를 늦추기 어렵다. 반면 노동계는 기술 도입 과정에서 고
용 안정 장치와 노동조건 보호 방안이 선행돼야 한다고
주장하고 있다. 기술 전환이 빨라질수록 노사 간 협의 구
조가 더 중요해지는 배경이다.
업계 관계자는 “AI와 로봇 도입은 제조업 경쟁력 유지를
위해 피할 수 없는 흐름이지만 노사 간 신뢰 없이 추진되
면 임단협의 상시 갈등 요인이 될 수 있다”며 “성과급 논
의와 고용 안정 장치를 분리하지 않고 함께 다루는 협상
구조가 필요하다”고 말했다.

TASK>
Without omission, return all of the records exactly as given.

WRITTEN RESPONSE>
를 늦추기 어렵다. 반면 노동계는 기술 도입 과정에서 고
용 안정 장치와 노동조건 보호 방안이 선행돼야 한다고
주장하고 있다. 기술 전환이 빨라질수록 노사 간 협의 구
조가 더 중요해지는 배경이다.
업계 관계자는 “AI와 로봇 도입은 제조업 경쟁력 유지를
위해 피할 수 없는 흐름이지만 노사 간 신뢰 없이 추진되
면 임단협의 상시 갈등 요인이 될 수 있다”며 “성과급 논
의와 고용 안정 장치를 분리하지 않고 함께 다루는 협상
구조가 필요하다”고 말했다.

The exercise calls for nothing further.